Almost everything that has been done since — as the building has, as Stewart Brand would say, “learned” — has been backing away from that courage, trying to mute and soften the Brutalism. Here’s a photo I took from my office this morning, from a slightly different angle, but capturing the same area of the Centre:

Confederation Centre Today

The trees could be expected to grow up. But everything else — the planters, the replacement of the broad staircase, the public art, the lamp-posts, the garbage cans — has had the effect of obscuring architectural intent of the building. It hasn’t exactly added “mystery” or “romance,” but the eye is deflected, and the truth is no longer in the materials.


Simon Lloyd's picture
Simon Lloyd on April 24, 2012 - 01:09

In ‘Why I hate Canadians,’ Will Ferguson includes this comment on The Confed Centre in his reminiscences on Charlottetown: “One of the great unprosecuted crimes of urban planning.” In fairness, the lovely Harris market, nearest Queen, burned in ‘58, so the perpetrators of the Confed Centre can’t be blamed for that loss, but the very pretty Cabot Building (post office) next door was, indeed, bulldozed in the name of boldness, as was the rather nice Harris Memorial Library, which stood at the corner of Queen and Grafton …

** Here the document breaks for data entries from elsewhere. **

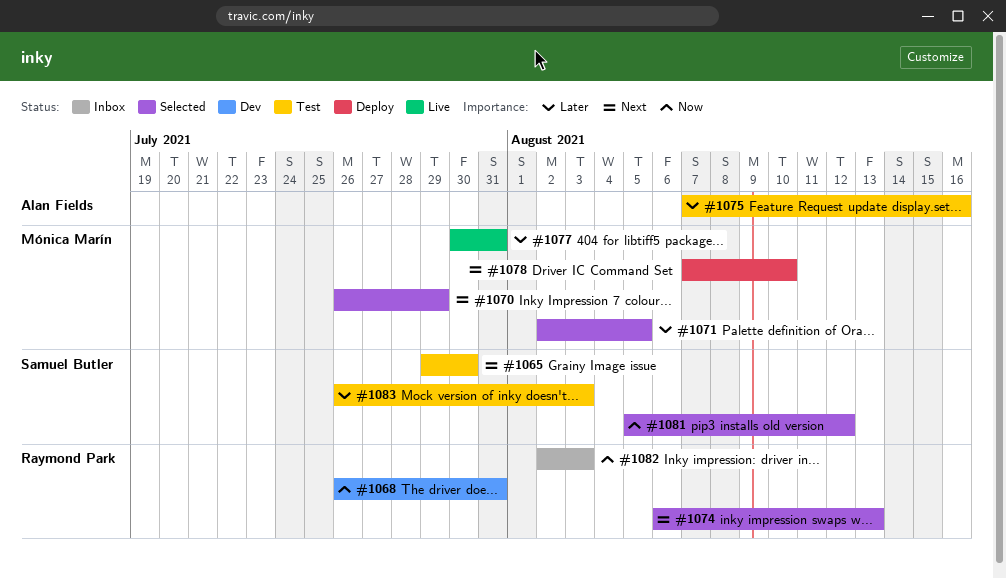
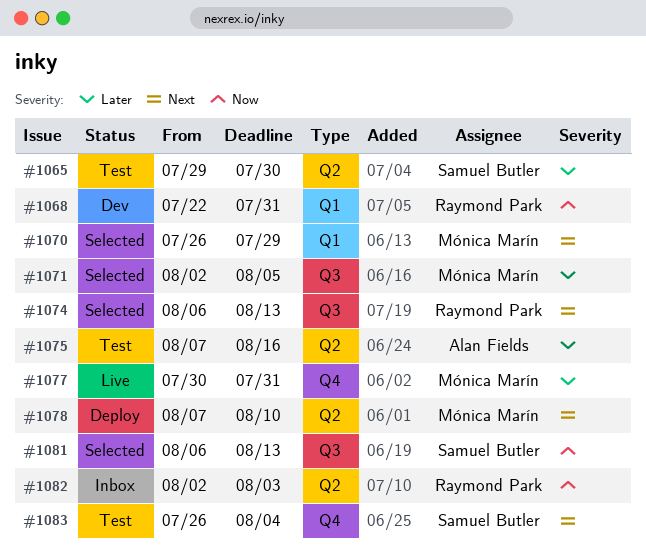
#1065, priority: Next -> Later
#1068, start: Jul 26 -> Jul 22
#1081, start: Aug 5 -> Aug 6
#1081, due: Aug 12 -> Aug 13
#1083, priority: Later -> Next
#1083, due: Aug 3 -> Aug 4

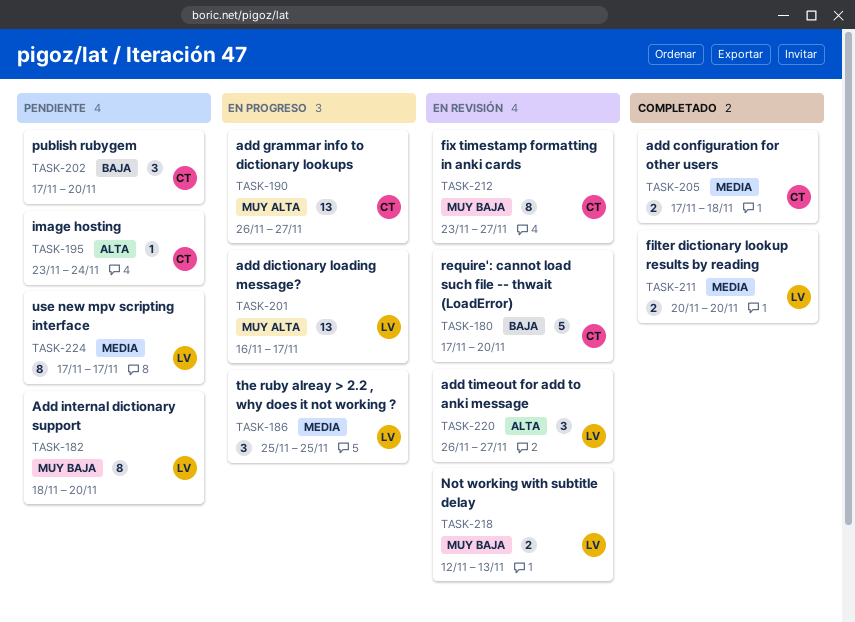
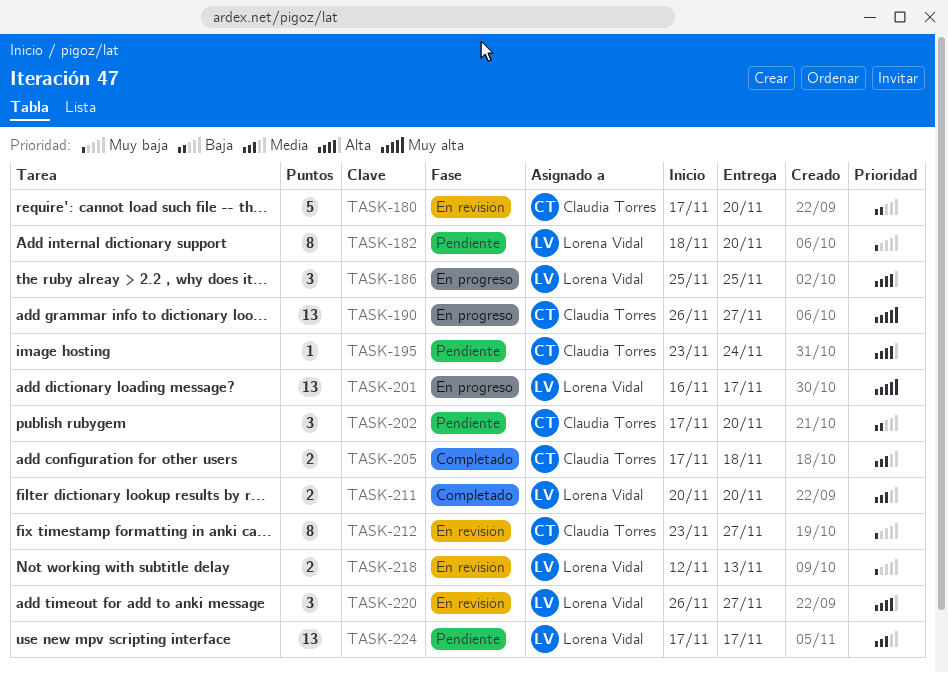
TASK-186, priority: Media -> Alta
TASK-224, estimate: 8 -> 13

Anyway, thanks for another interesting post, and props to the PEI Museum & Heritage Foundation for following your lead in putting the UPEI Library Collaboratory equipment to such good use.

DerekMac's picture
DerekMac on April 24, 2012 - 12:57

The windows from the Cabot Building were re-used in an octagonal museum in Cabot Park in Malpeque. There is a picture of this building in the post card collection (but I can’t get to Flickr from work!). I remember going to the museum as a kid, and seeing the pelt of the “last bear shot on PEI”. The museum has since vanished. Does anybody have any idea what became of the windows?

Andrew M's picture
Andrew M on April 24, 2012 - 23:19

Just looking at your picture of of the Confed centre library instantly brings back my many childhood and adolescent visits. It was where I first found good books, researched many papers, pored over the hockey news, studied for many exams…a wonderful indoor public space. It still is. Not so Brutal.

Shawn's picture
Shawn on April 24, 2012 - 23:57

I see the drivers couldn’t park in the original post card either.